Members of our Movement are continually confronted, knowingly or not, with
the need to answer two questions: Why be Jewish? And Why be a Reform
Jew?
Our members know instinctively the answer to the first question. To be a Jew
is to be a member of the people of the covenant, an heir to one of the world's
most ancient, enduring, and awe-inspiring faiths. It is to be committed to
values to which Jews have always been committed: to love of family, to
education, to philanthropy, to individual righteousness, and to the idea of a
unique Jewish destiny.
But when the members of our Movement are asked the second Why be a Reform Jew
many have trouble articulating an answer.
Why is it that so many of our members have no clear sense of what it means to
be a Reform Jew?
First, we are victims of our own success. Take any Reform congregation in the
country, and you are likely to find that well under 50 percent of the board
members grew up in a Reform temple; some came from Orthodox homes, some from
Conservative homes, some from non-Jewish homes. They do not possess the positive
associations or childhood memories of Reform that were common in an earlier era.
Second, North American Jews, particularly today, are not inclined toward
systematic thinking when they make religious choices. They rarely ask what is
the belief system to which the synagogue subscribes or the philosophy to which
it adheres. More often, Americans choose their synagogues because the location
is convenient or because they like the rabbi; because they want a cantor or they
don't; because they want more singing or less; because they want two days of
religious school or three.
Third, our communal leaders are rarely comfortable with denominational
differences. Fearing that communal unity will be disrupted and fund-raising
affected, they tend to speak a language of a too-often bogus language that blurs
religious differences even when they need to be sharpened. Communal leaders
should learn what religious leaders already know: that in most cases, the
passionate particularism of religious life does not weaken our communities, it
strengthens them.
And so, our members ask, what are the religious principles that distinguish
Reform Judaism? I suggest five.
- Reform Jews are committed to a Judaism that changes and adapts to the
needs of the day. Since its earliest days, Reform Judaism has
asserted that a Judaism frozen in time is an heirloom, not a living fountain.
Changes must be thoughtful, of course, and must be rooted in the history and
traditions of our people. But we assert Judaism's innovative character, and we
assert, too, that a stubborn failure to change will make Judaism an irrelevance.
This willingness to adapt has brought new vitality and strength to a Jewish
community that is fully integrated into North American culture.

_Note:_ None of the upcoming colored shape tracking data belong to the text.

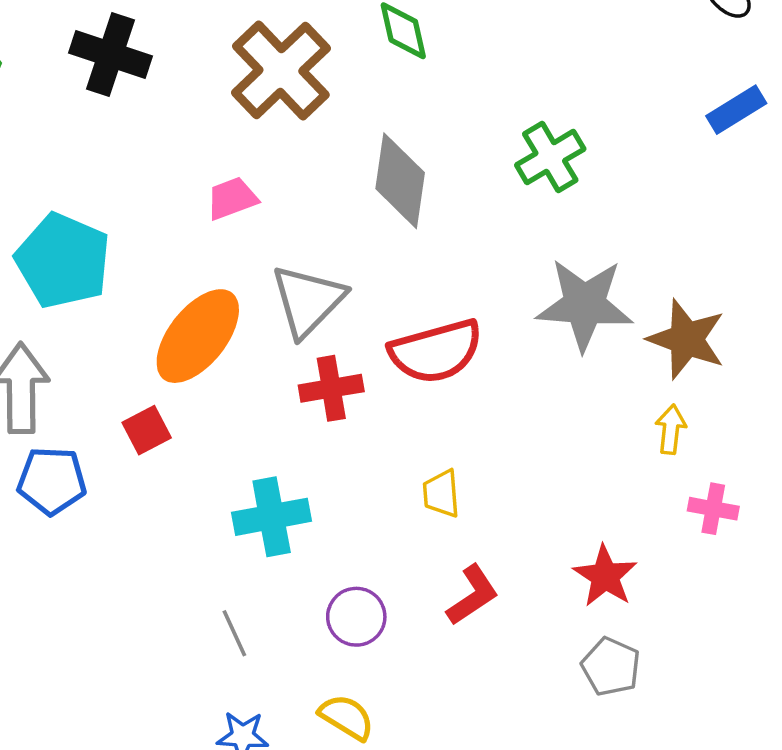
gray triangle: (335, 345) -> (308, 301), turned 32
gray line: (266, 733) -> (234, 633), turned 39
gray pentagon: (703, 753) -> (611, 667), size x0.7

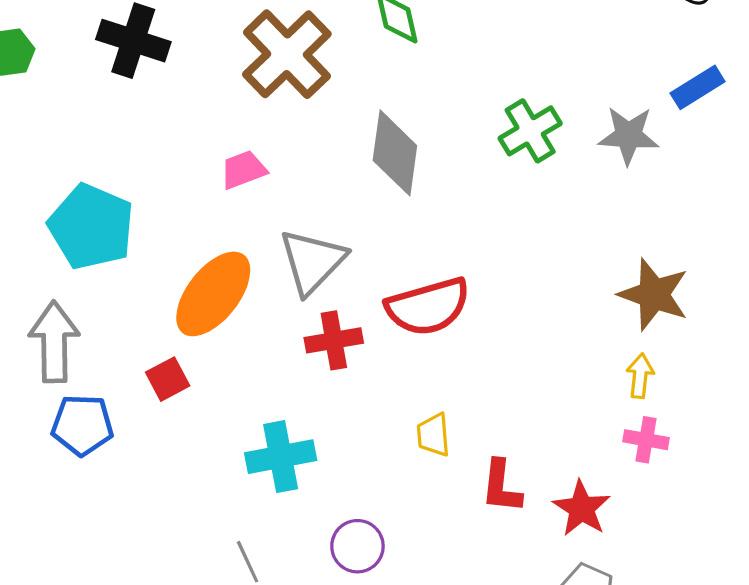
gray star: (584, 305) -> (628, 135), moved, size x0.7
pink cross: (713, 509) -> (646, 440), moved
red L-shape: (473, 595) -> (501, 487), moved, turned 130

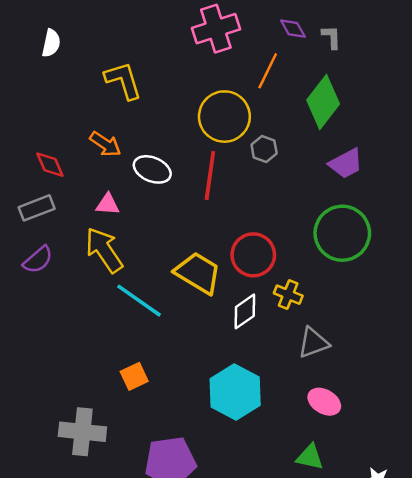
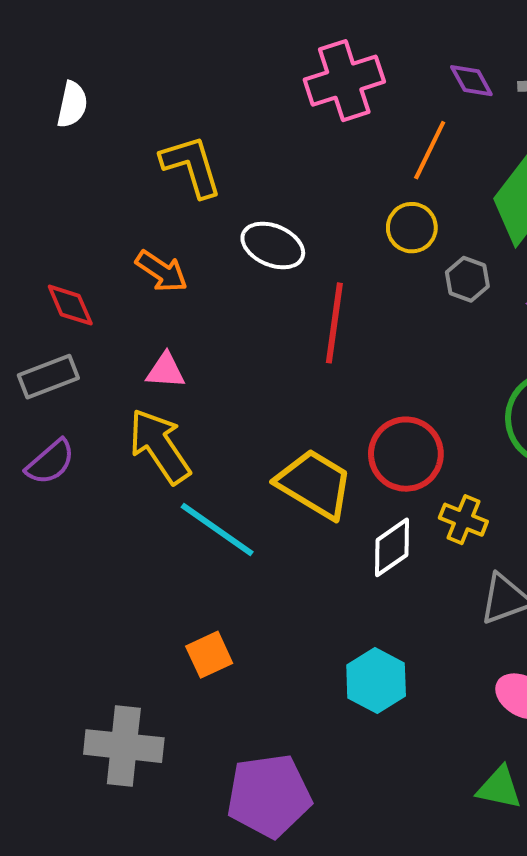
yellow circle: (224, 117) -> (412, 228), moved, size x0.6
gray hexagon: (264, 149) -> (467, 279), moved
white ellipse: (152, 169) -> (273, 245), moved
cyan hexagon: (235, 392) -> (376, 680), size x0.7

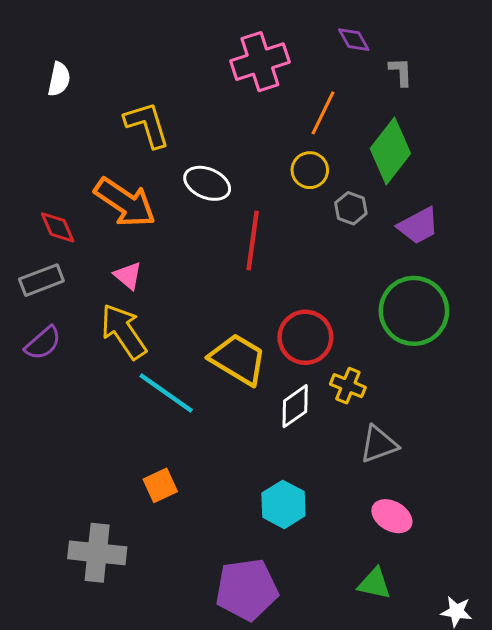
purple diamond: (471, 81) -> (354, 40), moved
orange arrow: (162, 271) -> (125, 202), size x1.6
pink triangle: (166, 371) -> (128, 276), turned 36
purple pentagon: (269, 796) -> (247, 589), moved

- Reform Jews are committed to the absolute equality of women in all areas
of Jewish life. We were the first movement to ordain women rabbis,
invest women cantors, and elect women presidents of our synagogues. While we
have not yet totally fulfilled this commitment, there is no longer any debate
that a Judaism that diminishes the equality of women is a Judaism that degrades
our dignity and besmirches our soul.
- Reform Jews are committed to social justice. Even as Reform Jews
embrace ritual, prayer, and ceremony more than ever, we continue to see social
justice as the jewel in the Reform Jewish crown. Like the prophets, we never
forget that God is concerned about the everyday and that the blights of society
take precedence over the mysteries of heaven. A Reform synagogue that does not
alleviate the anguish of the suffering is a contradiction in terms.
- Reform Jews are committed to the principle of inclusion, not
exclusion. We understand clearly the need for boundaries between
Judaism and the society around us, but we have little patience with those who
spend day and night trying to define precisely where the boundaries are to be
drawn in order to keep the maximum number of people out. Far better to spend
time filling our Jewish world with experiences that will draw people in to
Knesset Yisraelthe indivisible collectivity of the Jewish people.

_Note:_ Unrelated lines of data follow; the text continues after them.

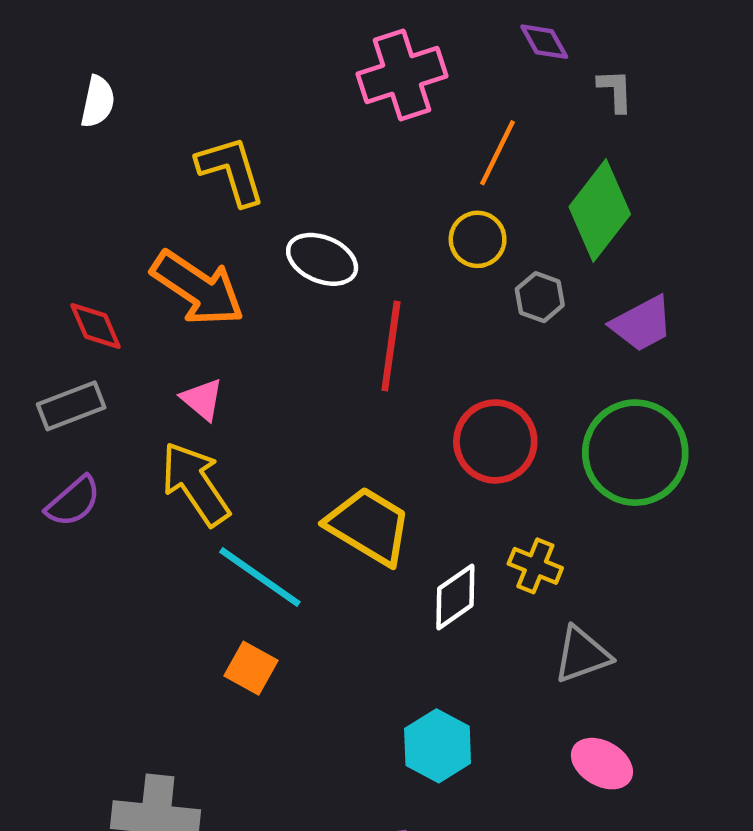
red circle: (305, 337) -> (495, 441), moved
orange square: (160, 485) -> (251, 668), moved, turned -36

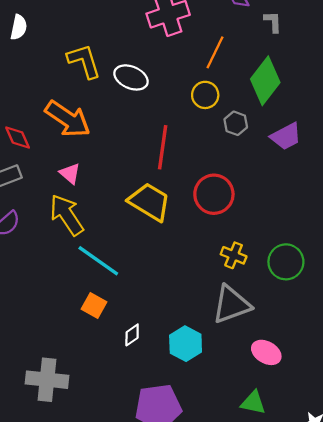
white ellipse: (322, 259) -> (131, 77), moved
green circle: (635, 453) -> (286, 262), moved, size x0.7
yellow trapezoid: (369, 526) -> (150, 202), moved
white diamond: (455, 597) -> (132, 335), moved, size x0.7
gray triangle: (582, 655) -> (231, 304), moved, size x1.4

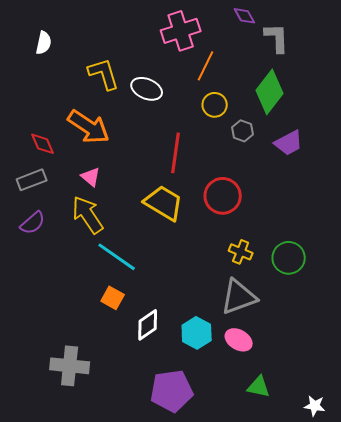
gray L-shape: (273, 22) -> (277, 38), size x1.5
orange line: (215, 52) -> (206, 66), moved
white diamond: (132, 335) -> (148, 325), size x1.5
pink ellipse: (266, 352) -> (239, 340), moved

- Reform Jews are committed to a true partnership between the rabbinate and
the laity. Of course, rabbis have their prerogatives, and we defer to their
scholarship. But Reform Jews have come to understand that holiness and religious
insight are not the monopoly of any segment of our community. And so we neither
flatter one another nor refute one another; rather, most of the time, we decide
together. This is not how it is done elsewhere in the Jewish world. Elsewhere
the grand rabbis decide, or the Seminary decides, but we Reform Jews prefer
shared insight and learning.
Where else does such a constellation of principles exist in the Jewish world?
Absolutely nowhere.
The power and uniqueness of Reform Judaism does not in any way demean the
other religious movements, which we respect and with which we join in common
cause whenever possible. But we can best serve the members of our Movement and
draw upon the springs of their Judaic spirit if they truly what it means to be a
Reform Jew.
At the World Zionist Congress last December, members of our delegation wore
buttons that said: ANI YEHUDI REFORMI GAY'E
Here in North America, we need to wear such buttons as well, not actually but
in the symbolic sense. However, we need to do so for a different reason: to keep
our great Movement strong and to affirm, to our community and our children,
Reform Judaism's unique and powerful legacy.
Ken yehi ratzon. May it be God's will.
Editor's note: These remarks are excerpted from Rabbi Yoffie's speech to the
UAHC Executive Committee, February 1998.